■ Given information ■
★ ★ ★ ★ ★ ★ ★
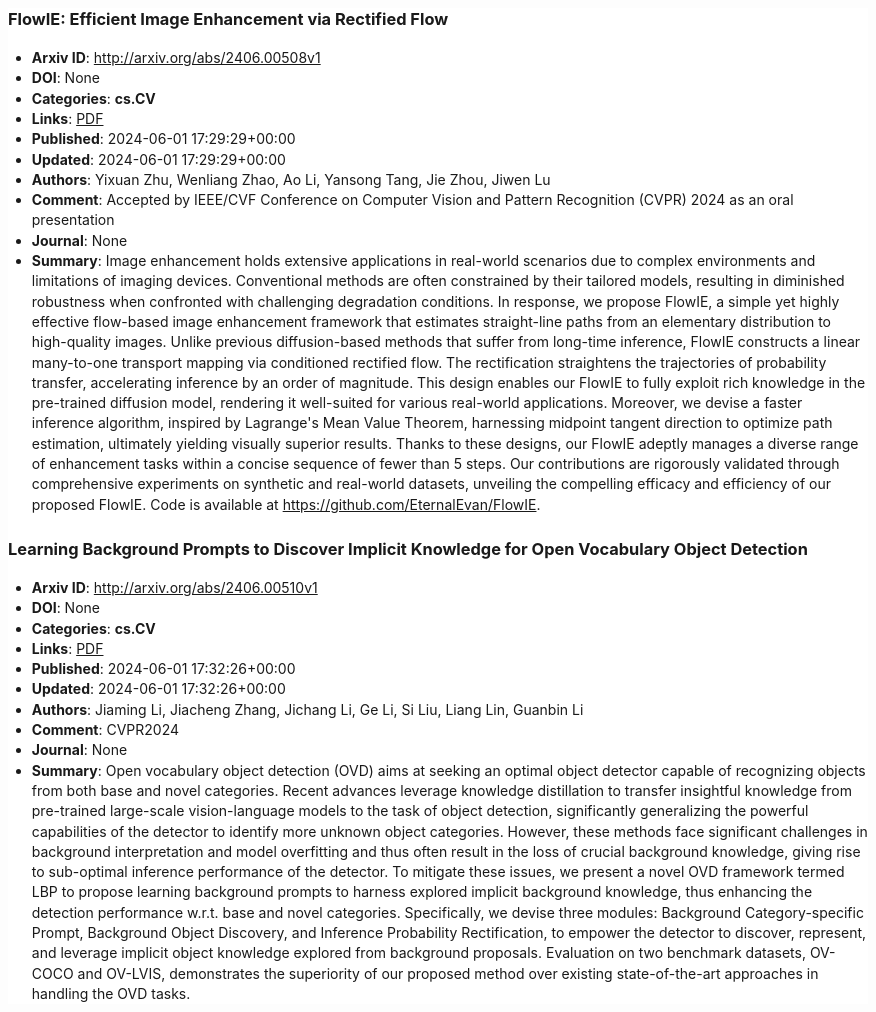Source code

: 

### FlowIE: Efficient Image Enhancement via Rectified Flow
- **Arxiv ID**: http://arxiv.org/abs/2406.00508v1
- **DOI**: None
- **Categories**: **cs.CV**
- **Links**: [PDF](http://arxiv.org/pdf/2406.00508v1)
- **Published**: 2024-06-01 17:29:29+00:00
- **Updated**: 2024-06-01 17:29:29+00:00
- **Authors**: Yixuan Zhu, Wenliang Zhao, Ao Li, Yansong Tang, Jie Zhou, Jiwen Lu
- **Comment**: Accepted by IEEE/CVF Conference on Computer Vision and Pattern
  Recognition (CVPR) 2024 as an oral presentation
- **Journal**: None
- **Summary**: Image enhancement holds extensive applications in real-world scenarios due to complex environments and limitations of imaging devices. Conventional methods are often constrained by their tailored models, resulting in diminished robustness when confronted with challenging degradation conditions. In response, we propose FlowIE, a simple yet highly effective flow-based image enhancement framework that estimates straight-line paths from an elementary distribution to high-quality images. Unlike previous diffusion-based methods that suffer from long-time inference, FlowIE constructs a linear many-to-one transport mapping via conditioned rectified flow. The rectification straightens the trajectories of probability transfer, accelerating inference by an order of magnitude. This design enables our FlowIE to fully exploit rich knowledge in the pre-trained diffusion model, rendering it well-suited for various real-world applications. Moreover, we devise a faster inference algorithm, inspired by Lagrange's Mean Value Theorem, harnessing midpoint tangent direction to optimize path estimation, ultimately yielding visually superior results. Thanks to these designs, our FlowIE adeptly manages a diverse range of enhancement tasks within a concise sequence of fewer than 5 steps. Our contributions are rigorously validated through comprehensive experiments on synthetic and real-world datasets, unveiling the compelling efficacy and efficiency of our proposed FlowIE. Code is available at https://github.com/EternalEvan/FlowIE.



### Learning Background Prompts to Discover Implicit Knowledge for Open Vocabulary Object Detection
- **Arxiv ID**: http://arxiv.org/abs/2406.00510v1
- **DOI**: None
- **Categories**: **cs.CV**
- **Links**: [PDF](http://arxiv.org/pdf/2406.00510v1)
- **Published**: 2024-06-01 17:32:26+00:00
- **Updated**: 2024-06-01 17:32:26+00:00
- **Authors**: Jiaming Li, Jiacheng Zhang, Jichang Li, Ge Li, Si Liu, Liang Lin, Guanbin Li
- **Comment**: CVPR2024
- **Journal**: None
- **Summary**: Open vocabulary object detection (OVD) aims at seeking an optimal object detector capable of recognizing objects from both base and novel categories. Recent advances leverage knowledge distillation to transfer insightful knowledge from pre-trained large-scale vision-language models to the task of object detection, significantly generalizing the powerful capabilities of the detector to identify more unknown object categories. However, these methods face significant challenges in background interpretation and model overfitting and thus often result in the loss of crucial background knowledge, giving rise to sub-optimal inference performance of the detector. To mitigate these issues, we present a novel OVD framework termed LBP to propose learning background prompts to harness explored implicit background knowledge, thus enhancing the detection performance w.r.t. base and novel categories. Specifically, we devise three modules: Background Category-specific Prompt, Background Object Discovery, and Inference Probability Rectification, to empower the detector to discover, represent, and leverage implicit object knowledge explored from background proposals. Evaluation on two benchmark datasets, OV-COCO and OV-LVIS, demonstrates the superiority of our proposed method over existing state-of-the-art approaches in handling the OVD tasks.
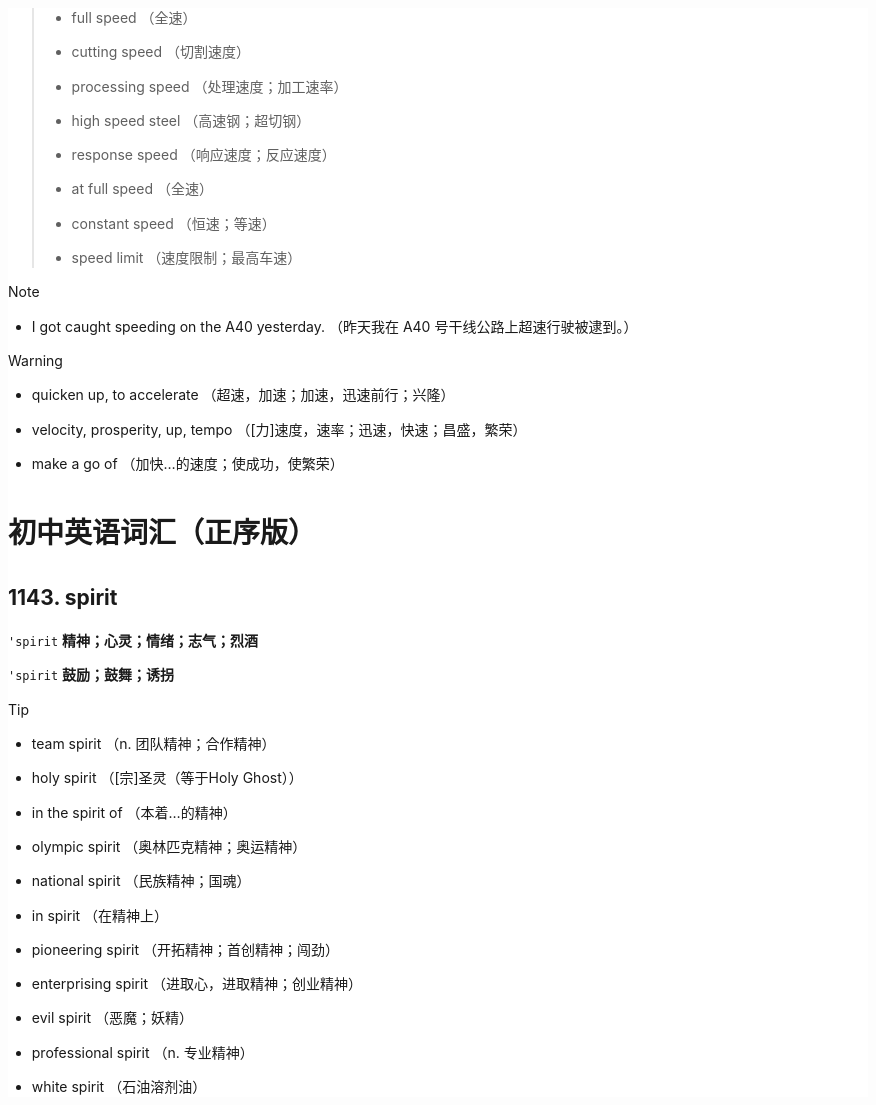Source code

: >
> - full speed （全速）
>
> - cutting speed （切割速度）
>
> - processing speed （处理速度；加工速率）
>
> - high speed steel （高速钢；超切钢）
>
> - response speed （响应速度；反应速度）
>
> - at full speed （全速）
>
> - constant speed （恒速；等速）
>
> - speed limit （速度限制；最高车速）
>

> [!NOTE]
>
> - I got caught speeding on the A40 yesterday. （昨天我在 A40 号干线公路上超速行驶被逮到。）
>

> [!WARNING]
>
> - quicken up, to accelerate （超速，加速；加速，迅速前行；兴隆）
>
> - velocity, prosperity, up, tempo （[力]速度，速率；迅速，快速；昌盛，繁荣）
>
> - make a go of （加快…的速度；使成功，使繁荣）
>

# 初中英语词汇（正序版）

## 1143. spirit

`'spirit`  **精神；心灵；情绪；志气；烈酒**

`'spirit`  **鼓励；鼓舞；诱拐**

> [!TIP]
>
> - team spirit （n. 团队精神；合作精神）
>
> - holy spirit （[宗]圣灵（等于Holy Ghost））
>
> - in the spirit of （本着…的精神）
>
> - olympic spirit （奥林匹克精神；奥运精神）
>
> - national spirit （民族精神；国魂）
>
> - in spirit （在精神上）
>
> - pioneering spirit （开拓精神；首创精神；闯劲）
>
> - enterprising spirit （进取心，进取精神；创业精神）
>
> - evil spirit （恶魔；妖精）
>
> - professional spirit （n. 专业精神）
>
> - white spirit （石油溶剂油）
>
★ ★ ★ ★ ★ ★ ★
■ Exercise ■
Keep the pictures out and transcribe the entries exactly.

■ Solution for this problem ■
Source code

: 

### FlowIE: Efficient Image Enhancement via Rectified Flow
- **Arxiv ID**: http://arxiv.org/abs/2406.00508v1
- **DOI**: None
- **Categories**: **cs.CV**
- **Links**: [PDF](http://arxiv.org/pdf/2406.00508v1)
- **Published**: 2024-06-01 17:29:29+00:00
- **Updated**: 2024-06-01 17:29:29+00:00
- **Authors**: Yixuan Zhu, Wenliang Zhao, Ao Li, Yansong Tang, Jie Zhou, Jiwen Lu
- **Comment**: Accepted by IEEE/CVF Conference on Computer Vision and Pattern
  Recognition (CVPR) 2024 as an oral presentation
- **Journal**: None
- **Summary**: Image enhancement holds extensive applications in real-world scenarios due to complex environments and limitations of imaging devices. Conventional methods are often constrained by their tailored models, resulting in diminished robustness when confronted with challenging degradation conditions. In response, we propose FlowIE, a simple yet highly effective flow-based image enhancement framework that estimates straight-line paths from an elementary distribution to high-quality images. Unlike previous diffusion-based methods that suffer from long-time inference, FlowIE constructs a linear many-to-one transport mapping via conditioned rectified flow. The rectification straightens the trajectories of probability transfer, accelerating inference by an order of magnitude. This design enables our FlowIE to fully exploit rich knowledge in the pre-trained diffusion model, rendering it well-suited for various real-world applications. Moreover, we devise a faster inference algorithm, inspired by Lagrange's Mean Value Theorem, harnessing midpoint tangent direction to optimize path estimation, ultimately yielding visually superior results. Thanks to these designs, our FlowIE adeptly manages a diverse range of enhancement tasks within a concise sequence of fewer than 5 steps. Our contributions are rigorously validated through comprehensive experiments on synthetic and real-world datasets, unveiling the compelling efficacy and efficiency of our proposed FlowIE. Code is available at https://github.com/EternalEvan/FlowIE.



### Learning Background Prompts to Discover Implicit Knowledge for Open Vocabulary Object Detection
- **Arxiv ID**: http://arxiv.org/abs/2406.00510v1
- **DOI**: None
- **Categories**: **cs.CV**
- **Links**: [PDF](http://arxiv.org/pdf/2406.00510v1)
- **Published**: 2024-06-01 17:32:26+00:00
- **Updated**: 2024-06-01 17:32:26+00:00
- **Authors**: Jiaming Li, Jiacheng Zhang, Jichang Li, Ge Li, Si Liu, Liang Lin, Guanbin Li
- **Comment**: CVPR2024
- **Journal**: None
- **Summary**: Open vocabulary object detection (OVD) aims at seeking an optimal object detector capable of recognizing objects from both base and novel categories. Recent advances leverage knowledge distillation to transfer insightful knowledge from pre-trained large-scale vision-language models to the task of object detection, significantly generalizing the powerful capabilities of the detector to identify more unknown object categories. However, these methods face significant challenges in background interpretation and model overfitting and thus often result in the loss of crucial background knowledge, giving rise to sub-optimal inference performance of the detector. To mitigate these issues, we present a novel OVD framework termed LBP to propose learning background prompts to harness explored implicit background knowledge, thus enhancing the detection performance w.r.t. base and novel categories. Specifically, we devise three modules: Background Category-specific Prompt, Background Object Discovery, and Inference Probability Rectification, to empower the detector to discover, represent, and leverage implicit object knowledge explored from background proposals. Evaluation on two benchmark datasets, OV-COCO and OV-LVIS, demonstrates the superiority of our proposed method over existing state-of-the-art approaches in handling the OVD tasks.
Source code

: >
> - full speed （全速）
>
> - cutting speed （切割速度）
>
> - processing speed （处理速度；加工速率）
>
> - high speed steel （高速钢；超切钢）
>
> - response speed （响应速度；反应速度）
>
> - at full speed （全速）
>
> - constant speed （恒速；等速）
>
> - speed limit （速度限制；最高车速）
>

> [!NOTE]
>
> - I got caught speeding on the A40 yesterday. （昨天我在 A40 号干线公路上超速行驶被逮到。）
>

> [!WARNING]
>
> - quicken up, to accelerate （超速，加速；加速，迅速前行；兴隆）
>
> - velocity, prosperity, up, tempo （[力]速度，速率；迅速，快速；昌盛，繁荣）
>
> - make a go of （加快…的速度；使成功，使繁荣）
>

# 初中英语词汇（正序版）

## 1143. spirit

`'spirit`  **精神；心灵；情绪；志气；烈酒**

`'spirit`  **鼓励；鼓舞；诱拐**

> [!TIP]
>
> - team spirit （n. 团队精神；合作精神）
>
> - holy spirit （[宗]圣灵（等于Holy Ghost））
>
> - in the spirit of （本着…的精神）
>
> - olympic spirit （奥林匹克精神；奥运精神）
>
> - national spirit （民族精神；国魂）
>
> - in spirit （在精神上）
>
> - pioneering spirit （开拓精神；首创精神；闯劲）
>
> - enterprising spirit （进取心，进取精神；创业精神）
>
> - evil spirit （恶魔；妖精）
>
> - professional spirit （n. 专业精神）
>
> - white spirit （石油溶剂油）
>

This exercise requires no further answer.